The patient, who for privacy issues has not been identified, landed this morning in New Zealand. The patient was to be transported to a local hospital there, according to a spokesman from the U.S. National Science Foundation (NSF).
The Australian Antarctic Division was asked to assist in the rescue and provided its A319 Airbus and a medical team to help, the Australian government division said in a statement.
The rescue team had been waiting for a break in the weather to make the risky trip to the Antarctica research station. The team's plane left Christchurch Wednesday evening en route to McMurdo Station, according to the Australian Antarctic Division.
The NSF coordinated the operation, but remained mum on most of the details.

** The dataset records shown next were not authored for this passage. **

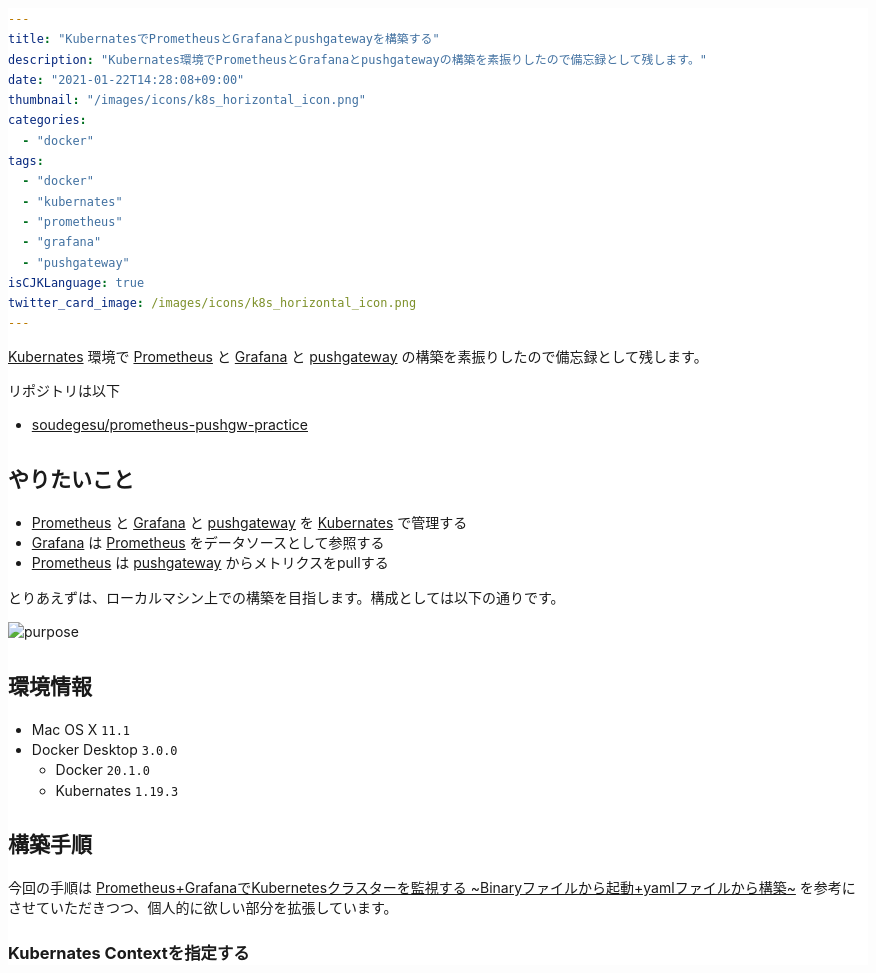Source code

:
 ```yaml
---
title: "KubernatesでPrometheusとGrafanaとpushgatewayを構築する"
description: "Kubernates環境でPrometheusとGrafanaとpushgatewayの構築を素振りしたので備忘録として残します。"
date: "2021-01-22T14:28:08+09:00"
thumbnail: "/images/icons/k8s_horizontal_icon.png"
categories:
  - "docker"
tags:
  - "docker"
  - "kubernates"
  - "prometheus"
  - "grafana"
  - "pushgateway"
isCJKLanguage: true
twitter_card_image: /images/icons/k8s_horizontal_icon.png
---
```


[Kubernates](https://kubernetes.io/) 環境で [Prometheus](https://prometheus.io/) と [Grafana](https://grafana.com/) と [pushgateway](https://github.com/prometheus/pushgateway) の構築を素振りしたので備忘録として残します。

リポジトリは以下

- [soudegesu/prometheus-pushgw-practice](https://github.com/soudegesu/prometheus-pushgw-practice)



## やりたいこと

- [Prometheus](https://prometheus.io/) と [Grafana](https://grafana.com/) と [pushgateway](https://github.com/prometheus/pushgateway) を [Kubernates](https://kubernetes.io/) で管理する
- [Grafana](https://grafana.com/) は [Prometheus](https://prometheus.io/) をデータソースとして参照する
- [Prometheus](https://prometheus.io/) は [pushgateway](https://github.com/prometheus/pushgateway) からメトリクスをpullする

とりあえずは、ローカルマシン上での構築を目指します。構成としては以下の通りです。

![purpose](/images/20210122/purpose.drawio.png)

## 環境情報

- Mac OS X `11.1`
- Docker Desktop `3.0.0`
  - Docker `20.1.0`
  - Kubernates `1.19.3`

## 構築手順

今回の手順は [Prometheus+GrafanaでKubernetesクラスターを監視する ~Binaryファイルから起動+yamlファイルから構築~](https://qiita.com/FY0323/items/72616d6e280ec7f2fdaf) を参考にさせていただきつつ、個人的に欲しい部分を拡張しています。

### Kubernates Contextを指定する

NSF spokeswoman Debbie Wing told ABC News that privacy issues prevent the foundation from revealing the patient's name, gender, age or illness.
"The patient's condition may require treatment beyond what can be provided at the station's medical facility," the NSF said in statement Wednesday.
The NSF said the patient is in stable condition, but the McMurdo medical facility is "equivalent to an urgent-care center in the U.S., and is not equipped for the type of procedure being contemplated."
Wing could not confirm that the patient is American, but said she assumes that he or she is American.
The Australian team was positioned in Christchurch and had been waiting for weather and lighting conditions to allow them to make the dangerous trip to the bottom of the world.
Antarctica is in the middle of its six-month winter. It is now dark at McMurdo except for a brief period of twilight at midday, making the flight risky.
A live webcam positioned at McMurdo showed that it was 30 degrees below zero Wednesday. McMurdo is about 2,415 miles south of Christchurch and about 850 miles from the South Pole.
"All nations work together very cooperatively in these sorts of emergency situations in Antarctica to provide support when and as required," Australian Antarctic Division Director Dr. Tony Fleming said in a statement.
This risky rescue was not the first of its kind.
In October 2011, American researcher Renee-Nicole Douceur suffered from a suspected stroke and was rescued from the pole by the U.S. Air Force. And in two separate incidents in 2010, New Zealand helped two Americans get out of McMurdo due to illnesses.
Douceur described the weather conditions that can hinder such a rescue operation.
"As the sun starts rising the weather can start to act up a bit and become very stormy. Weather like anywhere can be very fickle, it can change in a moment's notice," she said.
The most famous rescue was of Dr. Jerri Nielsen in 1999. Nielsen, the doctor at Amundsen-Scott South Pole Research Station, diagnosed herself as having breast cancer after she found a lump. She treated herself with chemotherapy agents delivered by parachute from the U.S. Air Force until she was rescued. She even performed her own biopsy procedure.
After her rescue, she was treated and her cancer went into remission, but it returned in 2005. Nielsen died in 2009 at the age of 57.